C’est dans le sens de sa propre intériorité que l’homme de demain devra diriger l’acuité de sa recherche s’il veut vraiment grandir.

Désormais partie intégrante de la noosphère, l’homme ne pourra s’épanouir harmonieusement dans le collectif qu’en élargissant les vues de son intelligence aux dimensions de l’infiniment grand et de l’infiniment petit et en portant en même temps l’incandescence de son amour à un degré tel que son étroite parenté avec le reste du monde lui devienne un fait d’expérience et non une simple vue de l’esprit.

Une fois cette parenté sentie, fraternité, désintéressement, solidarité viennent naturellement et sans effort.

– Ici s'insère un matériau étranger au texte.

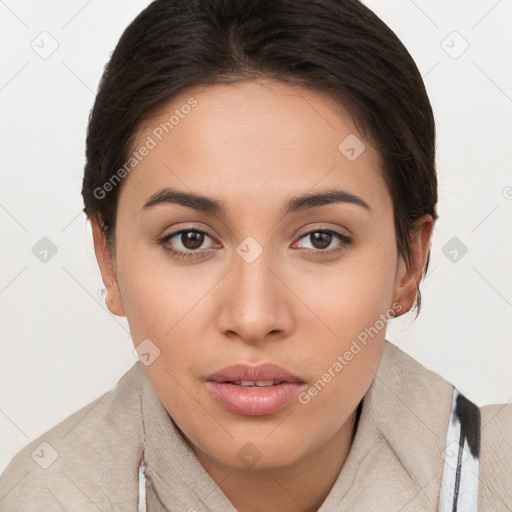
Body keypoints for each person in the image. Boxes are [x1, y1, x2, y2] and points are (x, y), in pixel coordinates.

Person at [0, 0, 510, 510]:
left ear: (409, 263)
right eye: (191, 239)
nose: (253, 317)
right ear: (107, 259)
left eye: (321, 238)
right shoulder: (43, 496)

Au lieu de « croire », appliquons-nous à mieux comprendre, mieux connaître, mieux aimer.

Communier par l’intérieur avec notre centre formateur, c’est se mettre en communion avec le centre générateur de tout, avec la Totalité-Une. « TOUT en tous » doit devenir une sorte de théologie expérimentale, comme le suggère Aimé Michel, dans le no 6 de « Planète ». Si près de l’Un, les divergences et les dualismes seront amincis à l’extrême. Christique ou non, quelle importance ?

Sur les parvis de l’UN l’attraction est irrésistible.

Dans la lumière de l’OMEGA toutes les barrières se volatilisent.